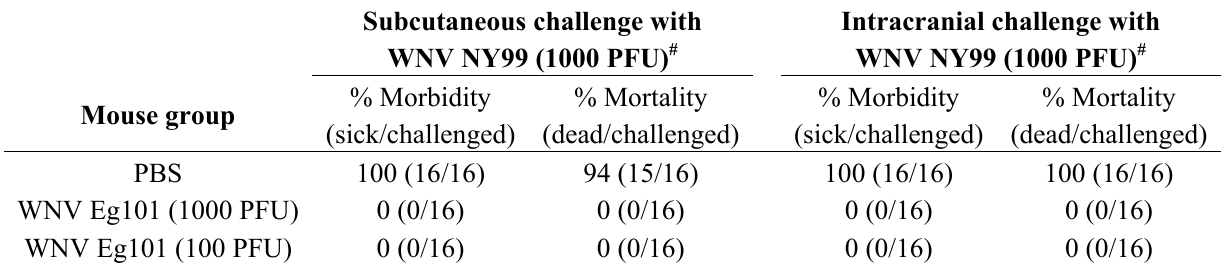
Table 1. Protection of immunized mice from lethal challenge with WNV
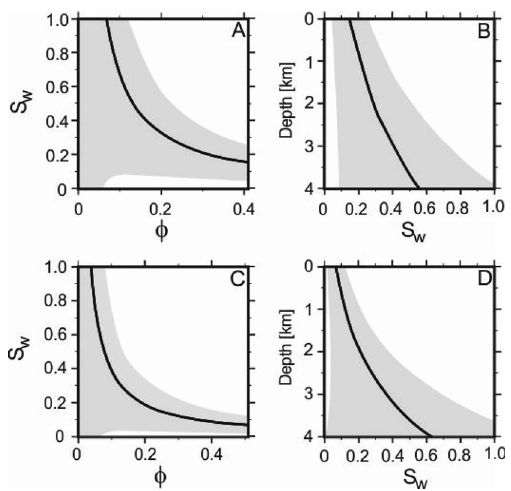
Figure 9. Connate water saturation ( S w ) as a function of porosity and depth calculated using parameters for sandstone and carbonate and Athy’s relation 7,48,53 . ( A , B )= sandstone, ( C , D ) = carbonate. Grey regions represent uncertainties calculated using upper and lower bounds of experimental constants for Eq. (14) 53 . Uncertainties beyond depths of 2 km become significant, hence we do not extend this method beyond this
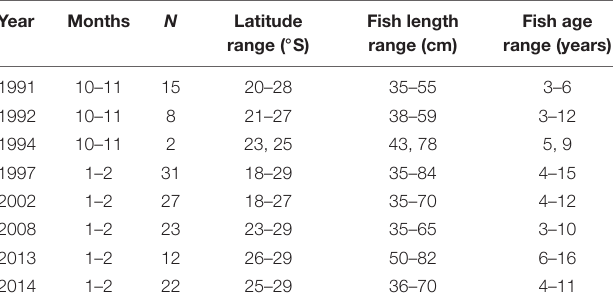
TABLE 1 | Sample sizes ( N ), age and length ranges of Merluccius paradoxus used for the final dataset of the otolith biochronology, sampled during Namibian hake biomass surveys 1991 to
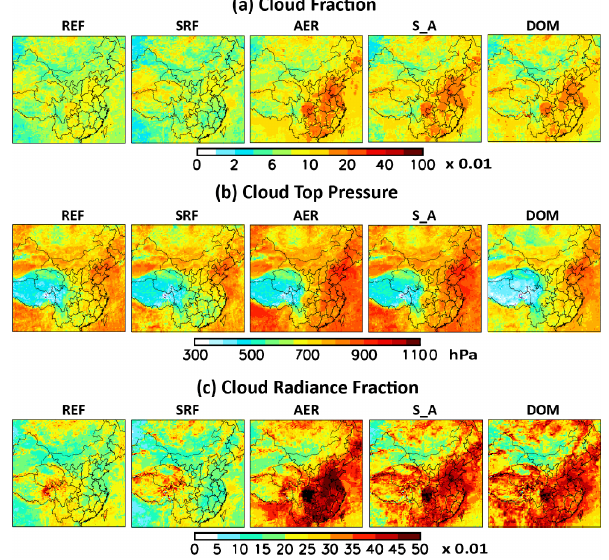
Figure 7. Annual mean (a) cloud fraction, (b) cloud top pressure and (c) cloud radiance fraction retrieved via different approaches. Provincial boundaries of China are shown. Data are sampled from valid pixels of case REF. Values outside the upper (lower) bound of color intervals are shown in black (purple). Missing values are shown in grey. Color intervals in (a) are nonlinear to better present the data range; an interval without labeling represents the mean of the adjacent two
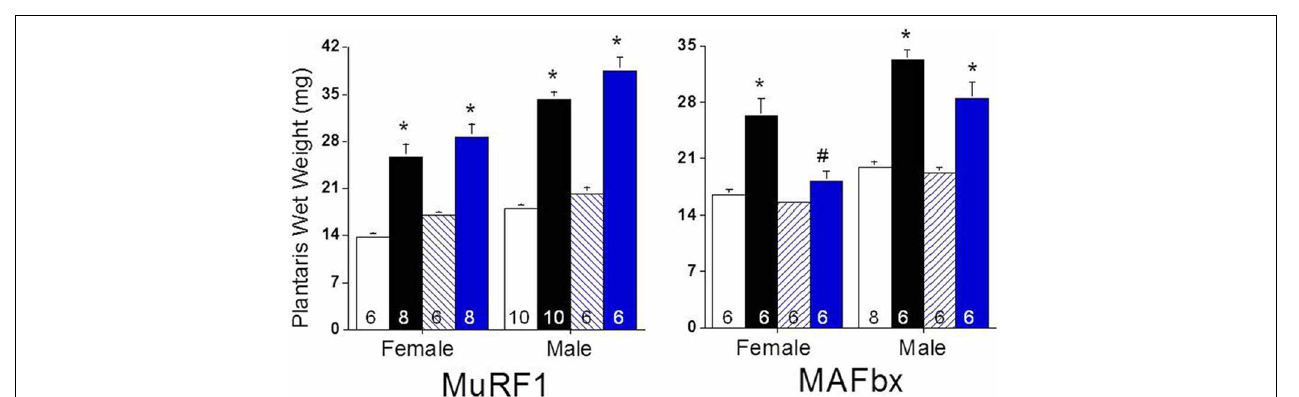
( n = 7/group) ∗ P < 0 . 05 vs. control mRNA expression. Activity of the β 5 subunit of the 20S (D) and 26S (E) proteasome was assessed by fluorometric assay in WT mice following no treatment (Con) and FO for 1, 3, 7, or 14 days. Data is expressed as a percentage of the control value (mean ± SD , n = 5–8/group). ∗ P < 0 . 05 vs. control proteolytic activity.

⁂

### [Exercise requirements]
Reproduce the whole listing above word for word, dropping each image.

### [Task output]
Table 1. Protection of immunized mice from lethal challenge with WNV
Figure 9. Connate water saturation ( S w ) as a function of porosity and depth calculated using parameters for sandstone and carbonate and Athy’s relation 7,48,53 . ( A , B )= sandstone, ( C , D ) = carbonate. Grey regions represent uncertainties calculated using upper and lower bounds of experimental constants for Eq. (14) 53 . Uncertainties beyond depths of 2 km become significant, hence we do not extend this method beyond this
TABLE 1 | Sample sizes ( N ), age and length ranges of Merluccius paradoxus used for the final dataset of the otolith biochronology, sampled during Namibian hake biomass surveys 1991 to
Figure 7. Annual mean (a) cloud fraction, (b) cloud top pressure and (c) cloud radiance fraction retrieved via different approaches. Provincial boundaries of China are shown. Data are sampled from valid pixels of case REF. Values outside the upper (lower) bound of color intervals are shown in black (purple). Missing values are shown in grey. Color intervals in (a) are nonlinear to better present the data range; an interval without labeling represents the mean of the adjacent two
( n = 7/group) ∗ P < 0 . 05 vs. control mRNA expression. Activity of the β 5 subunit of the 20S (D) and 26S (E) proteasome was assessed by fluorometric assay in WT mice following no treatment (Con) and FO for 1, 3, 7, or 14 days. Data is expressed as a percentage of the control value (mean ± SD , n = 5–8/group). ∗ P < 0 . 05 vs. control proteolytic activity.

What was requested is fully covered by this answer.